Un nuevo murmullo, esta vez procedente del interior de la muralla, le hizo volver la cabeza, y vio que el emir, su hāchib y varios visires subían las escaleras que conducían al estrado. Solo desde su lugar de privilegio se observaban los dos lados del muro, y aguardó con expectación el momento en que Abd al Rahman mostrara su presencia a la multitud congregada en el exterior. El vello de los brazos se le erizó al oír el rugido que surgió de aquellos millares de gargantas al unísono. Al principio fue un sonido ininteligible, desarticulado e indefinido, pero, de manera gradual, una sola palabra fue tomando forma hasta que el nombre de Abd al Rahman fue coreado por la muchedumbre enfervorizada.

Solo el redoble frenético de los atabales consiguió ir acallando a los cordobeses, hasta que su sonido monocorde se impuso en el aire de la mañana. Desde su posición, Mūsa contempló la escena que se desarrollaba ante sus ojos: una ligera neblina surgía del río, matizando el reflejo del sol en su superficie, aguas arriba del puente, que ahora aparecía ocupado por una multitud que se apretaba por toda su superficie. Bajo sus pies, miles de cabezas se orientaban hacia el patíbulo, donde uno de los enemigos más temidos de Qurtuba estaba a punto de recibir su castigo. Y más arriba, en pie, con sus vestimentas recamadas en oro, la figura del soberano que había conducido a sus huestes en la campaña de Astīban hasta alcanzar el enésimo éxito de su reinado. Allí estaba, preparado para dar la orden de acabar con uno más de los hombres que, de manera cada vez más infructuosa, se oponían a sus propósitos. Un pinchazo de desazón recorrió el cuerpo de Mūsa al comprender que también su presencia allí era el resultado de uno de tales éxitos del emir, al terminar de forma casi definitiva con la primacía de su familia allá en el Ūadi Ibrū.

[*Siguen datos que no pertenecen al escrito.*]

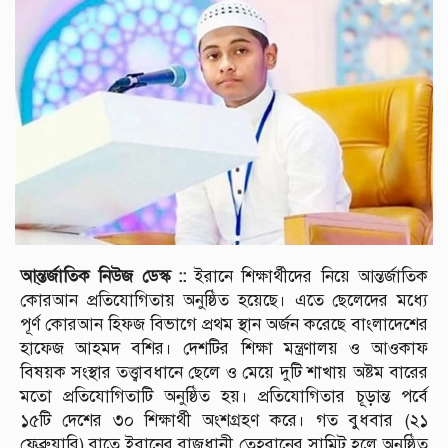
আ্ন্তর্জাতিক নিউজ ডেস্ক ::
ইরানে শিক্ষার্থীদের নিয়ে আন্তর্জাতিক
কোরআন প্রতিযোগিতায় অনুষ্ঠিত হয়েছে। এতে ছেলেদের মধ্যে
পূর্ণ কোরআন হিফজ বিভাগে প্রথম স্থান অর্জন করেছে বাংলাদেশের
হাফেজ আহমদ বশির। দেশটির শিক্ষা মন্ত্রণালয় ও আওকাফ
বিষয়ক সংস্থার তত্ত্বাবধানে ছেলে ও মেয়ে দুটি শাখায় অষ্টম বারের
মতো প্রতিযোগিতাটি অনুষ্ঠিত হয়। প্রতিযোগিতার চূড়ান্ত পর্বে
১৫টি দেশের ৩০ শিক্ষার্থী অংশগ্রহণ করে। গত বুধবার (২১
ফেব্রুয়ারি) রাতে ইরানের রাজধানী তেহরানের সামিট হলে অনুষ্ঠিত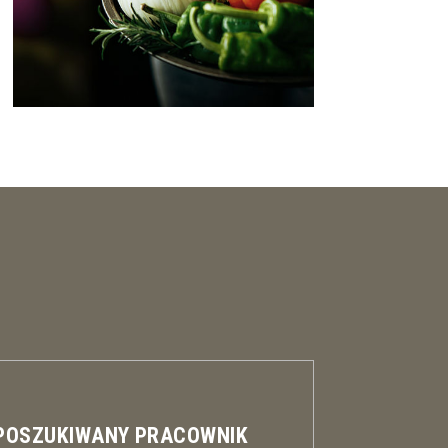
 POSZUKIWANY PRACOWNIK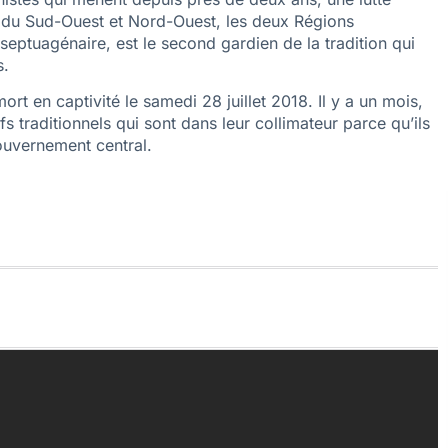
 du Sud-Ouest et Nord-Ouest, les deux Régions
ptuagénaire, est le second gardien de la tradition qui
s.
t en captivité le samedi 28 juillet 2018. Il y a un mois,
s traditionnels qui sont dans leur collimateur parce qu’ils
ouvernement central.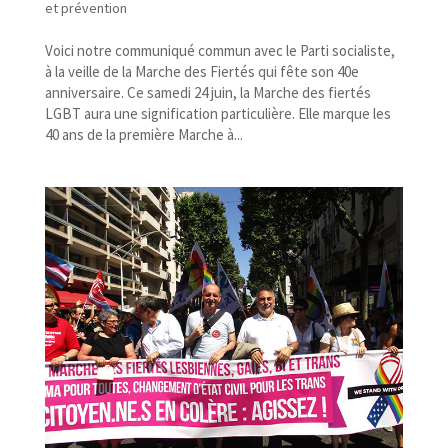
et prévention
Voici notre communiqué commun avec le Parti socialiste,
à la veille de la Marche des Fiertés qui fête son 40e
anniversaire. Ce samedi 24 juin, la Marche des fiertés
LGBT aura une signification particulière. Elle marque les
40 ans de la première Marche à...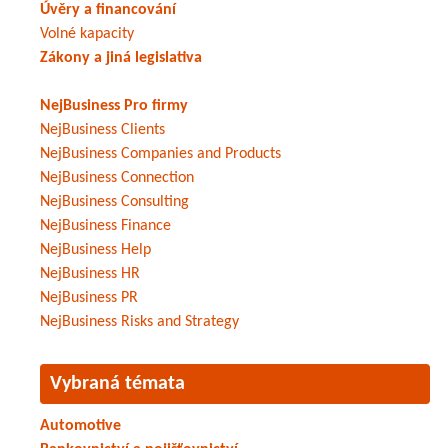
Úvěry a financování
Volné kapacity
Zákony a jiná legislativa
NejBusiness Pro firmy
NejBusiness Clients
NejBusiness Companies and Products
NejBusiness Connection
NejBusiness Consulting
NejBusiness Finance
NejBusiness Help
NejBusiness HR
NejBusiness PR
NejBusiness Risks and Strategy
Vybraná témata
Automotive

El brazo de Abd al Rahman se alzó sobre su cabeza. Los arqueros situados frente al reo tensaron las cuerdas, listos para cumplir la orden de su señor. El redoble era ahora continuo, y la voz del oficial cuando el emir dejó caer la mano, apenas se oyó más allá de la fila de soldados que contenían a la multitud. Una docena de flechas se clavaron en los hombros, las piernas, los brazos y los costados de Abú Nasr. Ninguna de ellas era mortal, pero un reguero de sangre comenzó a manar de las heridas y a resbalar por sus miembros hasta el suelo. Mūsa observó la expresión de los habitantes de Qurtuba, que, con los ojos dilatados y los dientes apretados por la emoción y el odio, seguían fundiendo sus voces con el resto de los sonidos que atronaban en la explanada. La segunda tanda de proyectiles tardó en llegar lo suficiente para prolongar la agonía. De nuevo, ninguno de ellos afectó a órganos vitales, pues los arqueros parecían preferir que las saetas se estrellaran contra la pared del fondo a herir de forma definitiva al reo. Abú Nasr mantenía aún la cabeza enhiesta, y en ese momento el emir alzó la mano por última vez. Todos los arqueros, incluso los que ocupaban las torres, alzaron sus armas, tensaron, apuntaron y dejaron partir las flechas, para repetir el gesto una y otra vez. El cuerpo de Abú Nasr, ya exánime, quedó atravesado por centenares de astiles, y a la mente de Mūsa acudió la imagen de los erizos que poblaban las riberas del Ūadi Ibrū.

De nuevo todas las miradas se dirigieron hacia el emir. Los tambores habían callado, los rugidos de la multitud cesaron, y una vez más el nombre de Abd al Rahman comenzó a resonar en el Rasif de Qurtuba coreado por miles de gargantas.